I was trying to parse an 'archive message' such as those messages
in the Tutor list, in an attempt to write an "archive reader". The 
message body is wrapped within :


some header ...

<!--beginarticle-->

  ... message body here ...
 
<!--endarticle-->

some footer ...


It turns out to be a somewhat universal format been used in many
different list archives.

My idea was to take that message body and present it in a customized 
way. The following is the a function that I used to grab it:

def getSection(doc, startTag, endTag,
                   mustHave='',
                   ignoreCase=1,                   
                   returnTags=0): 
   if ignoreCase:
       flag = re.DOTALL | re.IGNORECASE
   else:
       flag = re.DOTALL
            
   if returnTags:
       ptn= '(%s.*?%s.*?%s)' %(startTag, mustHave, endTag)
   else:            
       ptn= '%s(.*?%s.*?)%s' %(startTag, mustHave, endTag)

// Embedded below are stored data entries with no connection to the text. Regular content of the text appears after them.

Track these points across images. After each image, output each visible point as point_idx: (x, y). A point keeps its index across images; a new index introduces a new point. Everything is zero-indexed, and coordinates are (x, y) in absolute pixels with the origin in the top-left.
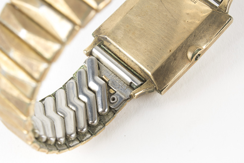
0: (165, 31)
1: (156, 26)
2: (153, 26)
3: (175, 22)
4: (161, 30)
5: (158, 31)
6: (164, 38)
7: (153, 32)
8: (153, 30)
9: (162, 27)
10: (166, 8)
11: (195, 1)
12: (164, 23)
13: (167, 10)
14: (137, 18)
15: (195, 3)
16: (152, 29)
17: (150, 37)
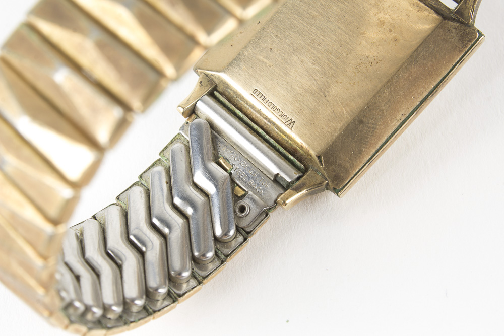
0: (317, 29)
1: (334, 41)
2: (340, 40)
3: (295, 48)
4: (324, 32)
5: (330, 29)
6: (317, 14)
7: (342, 27)
8: (339, 31)
9: (322, 37)
10: (315, 80)
11: (256, 94)
12: (318, 47)
13: (313, 77)
14: (376, 58)
15: (256, 91)
16: (344, 33)
17: (346, 17)
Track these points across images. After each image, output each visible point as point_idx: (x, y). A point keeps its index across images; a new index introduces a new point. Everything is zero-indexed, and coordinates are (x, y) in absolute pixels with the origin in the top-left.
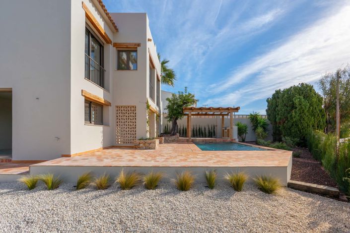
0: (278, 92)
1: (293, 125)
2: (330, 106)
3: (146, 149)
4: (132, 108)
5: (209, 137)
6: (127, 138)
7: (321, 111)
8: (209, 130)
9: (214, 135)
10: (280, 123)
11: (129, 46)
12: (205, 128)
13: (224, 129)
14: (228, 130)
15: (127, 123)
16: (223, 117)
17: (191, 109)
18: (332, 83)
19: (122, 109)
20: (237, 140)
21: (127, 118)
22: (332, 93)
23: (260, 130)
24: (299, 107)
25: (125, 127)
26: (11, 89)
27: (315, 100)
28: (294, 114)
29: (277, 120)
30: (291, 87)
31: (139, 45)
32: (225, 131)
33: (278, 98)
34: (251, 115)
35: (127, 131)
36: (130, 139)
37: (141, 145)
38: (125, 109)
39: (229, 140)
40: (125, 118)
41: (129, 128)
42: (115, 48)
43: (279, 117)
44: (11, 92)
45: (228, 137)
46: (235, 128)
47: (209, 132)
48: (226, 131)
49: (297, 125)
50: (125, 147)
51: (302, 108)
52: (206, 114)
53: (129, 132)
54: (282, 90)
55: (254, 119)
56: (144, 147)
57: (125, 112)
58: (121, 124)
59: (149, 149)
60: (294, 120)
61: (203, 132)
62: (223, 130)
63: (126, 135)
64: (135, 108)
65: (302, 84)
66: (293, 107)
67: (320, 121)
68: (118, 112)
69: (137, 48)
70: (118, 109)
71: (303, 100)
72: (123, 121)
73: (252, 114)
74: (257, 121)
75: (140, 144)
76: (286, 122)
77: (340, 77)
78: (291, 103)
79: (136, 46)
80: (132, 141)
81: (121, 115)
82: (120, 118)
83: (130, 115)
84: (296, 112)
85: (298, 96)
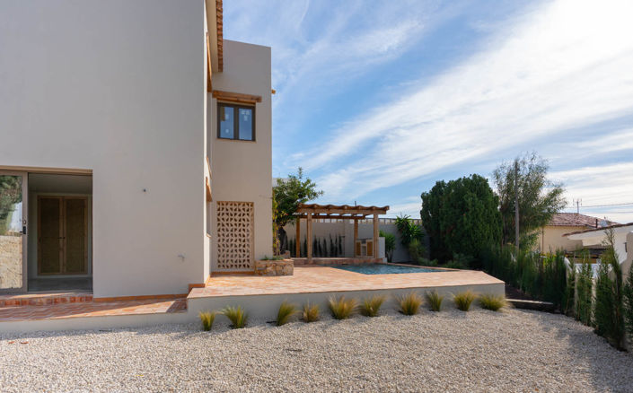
0: (439, 185)
1: (463, 236)
2: (508, 209)
3: (277, 275)
4: (246, 207)
5: (332, 256)
6: (238, 258)
7: (497, 215)
8: (332, 244)
9: (341, 253)
10: (445, 232)
11: (241, 100)
12: (325, 241)
13: (360, 241)
14: (370, 244)
15: (237, 233)
16: (356, 222)
17: (312, 207)
18: (509, 177)
19: (229, 207)
20: (385, 260)
21: (238, 223)
22: (509, 190)
23: (416, 243)
24: (471, 209)
25: (234, 238)
26: (92, 171)
27: (490, 199)
28: (465, 219)
29: (442, 228)
30: (460, 179)
31: (259, 99)
32: (362, 245)
33: (441, 193)
34: (399, 219)
35: (238, 244)
36: (242, 259)
37: (269, 269)
38: (234, 208)
39: (373, 259)
40: (233, 222)
41: (240, 240)
42: (215, 99)
43: (444, 223)
44: (91, 175)
45: (370, 254)
46: (382, 241)
47: (332, 248)
48: (366, 245)
49: (469, 236)
50: (234, 273)
51: (475, 210)
52: (328, 217)
53: (241, 247)
54: (447, 182)
55: (403, 224)
56: (275, 273)
57: (233, 212)
58: (226, 233)
59: (283, 274)
60: (466, 228)
61: (322, 247)
62: (358, 245)
63: (235, 253)
64: (252, 205)
65: (475, 176)
66: (464, 208)
67: (496, 231)
68: (221, 212)
69: (254, 104)
70: (221, 207)
71: (477, 199)
72: (230, 228)
73: (400, 217)
74: (408, 228)
75: (266, 267)
76: (454, 231)
77: (519, 170)
78: (460, 202)
79: (253, 101)
80: (246, 263)
81: (225, 217)
82: (225, 223)
83: (242, 217)
84: (467, 216)
85: (470, 194)
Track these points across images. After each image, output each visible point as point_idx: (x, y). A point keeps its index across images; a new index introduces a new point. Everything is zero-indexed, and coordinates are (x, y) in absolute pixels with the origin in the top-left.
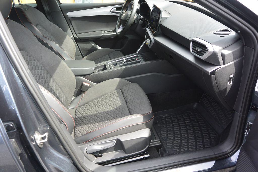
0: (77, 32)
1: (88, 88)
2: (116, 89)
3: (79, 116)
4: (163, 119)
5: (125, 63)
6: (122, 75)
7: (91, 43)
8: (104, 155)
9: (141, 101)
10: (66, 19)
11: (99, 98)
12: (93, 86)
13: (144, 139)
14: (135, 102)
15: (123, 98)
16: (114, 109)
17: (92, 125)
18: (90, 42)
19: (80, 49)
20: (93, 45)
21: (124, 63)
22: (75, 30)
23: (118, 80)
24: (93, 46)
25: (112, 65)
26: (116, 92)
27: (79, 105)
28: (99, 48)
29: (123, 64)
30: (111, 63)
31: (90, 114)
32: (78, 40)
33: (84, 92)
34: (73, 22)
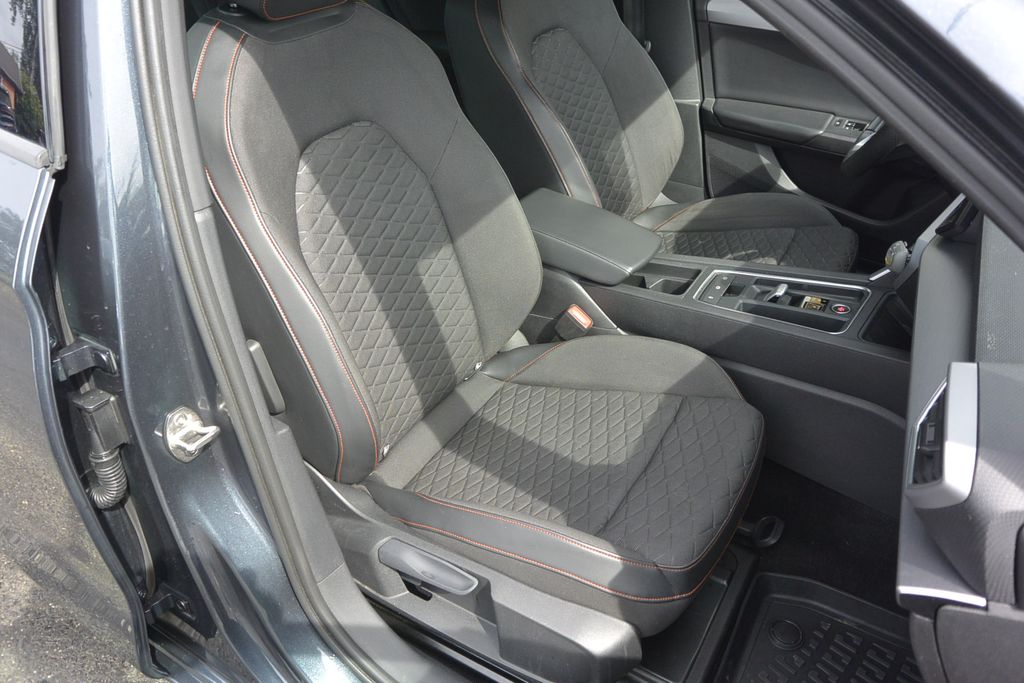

   reObj = re.compile(ptn, flag)
   return reObj.findall(doc)[0]


So if I load a message from an archive site, save it to 'msg', and
use:
   
msgBody = getSection ( msg, '<!--beginarticle-->', '<!--endarticle-->)

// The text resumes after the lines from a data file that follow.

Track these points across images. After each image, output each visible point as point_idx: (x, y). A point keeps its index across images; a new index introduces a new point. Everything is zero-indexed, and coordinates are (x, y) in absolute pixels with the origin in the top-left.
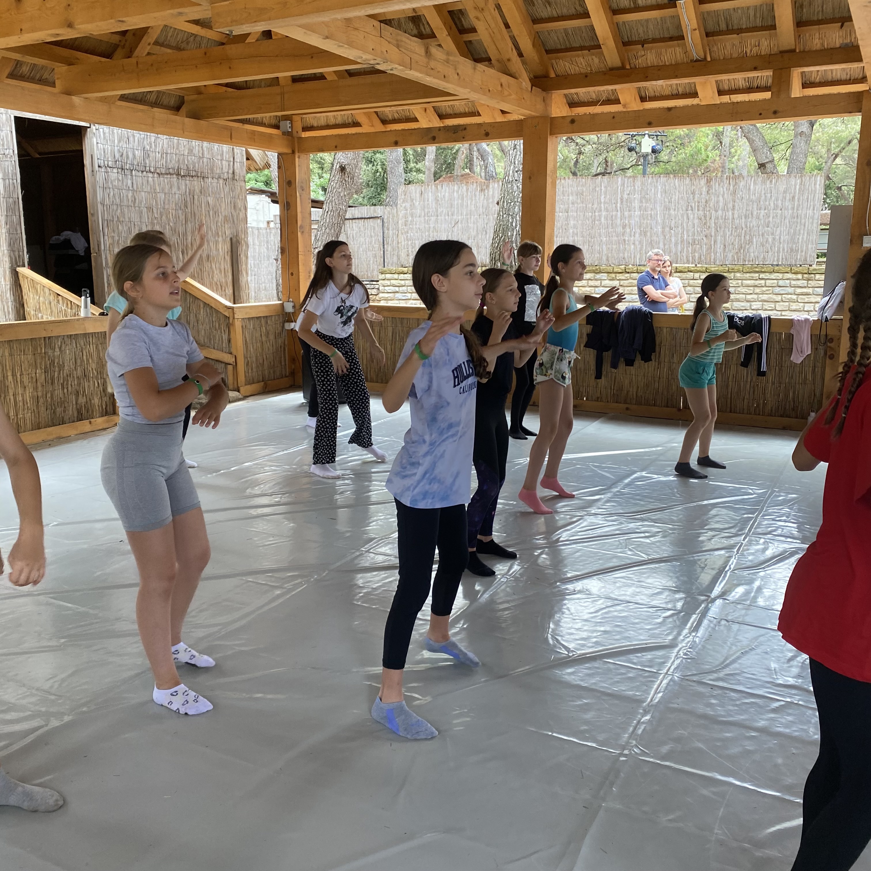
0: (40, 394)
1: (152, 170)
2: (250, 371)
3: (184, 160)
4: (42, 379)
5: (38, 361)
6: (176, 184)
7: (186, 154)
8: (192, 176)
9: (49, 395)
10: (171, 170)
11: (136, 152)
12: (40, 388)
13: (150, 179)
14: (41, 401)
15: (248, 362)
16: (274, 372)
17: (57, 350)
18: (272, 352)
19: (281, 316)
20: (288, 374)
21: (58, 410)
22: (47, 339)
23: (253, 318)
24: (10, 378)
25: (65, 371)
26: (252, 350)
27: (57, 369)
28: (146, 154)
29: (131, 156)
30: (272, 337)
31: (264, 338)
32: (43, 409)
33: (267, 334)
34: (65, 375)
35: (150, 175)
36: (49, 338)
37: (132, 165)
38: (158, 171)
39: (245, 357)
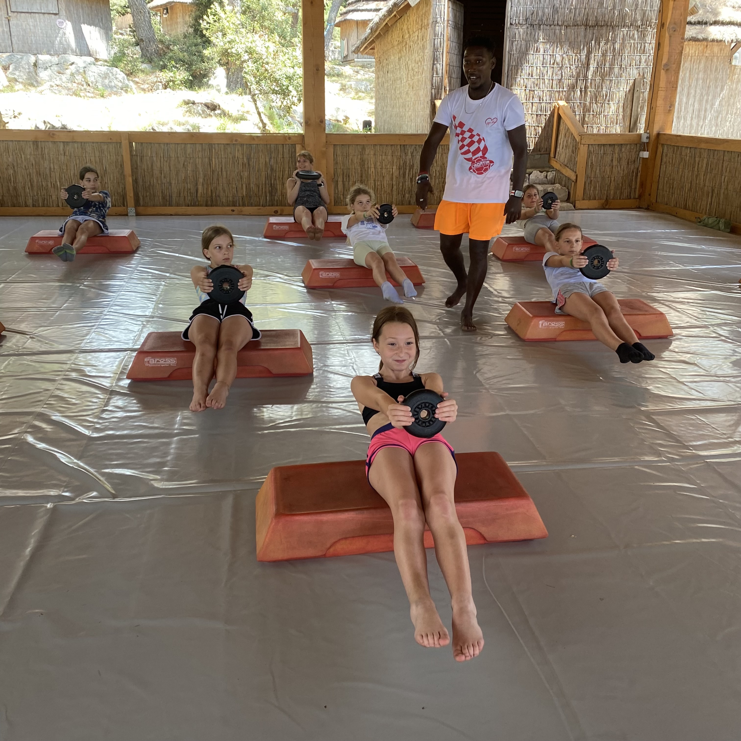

that should give me the message body.


As I mentioned earlier, this way of parsing the text raised a maximum 
recursion error when the len(msg) is > 16142.

After identifying the source of error with the help from you guys, I 
actually modified the code as:

msgBody = msg.split('<!--beginarticle-->')[1].split('<!--endarticle-->')[0]

which is working nicely.

As for 'how to modify the regex approach to avoid the max recursion error',
I really have no idea....

pan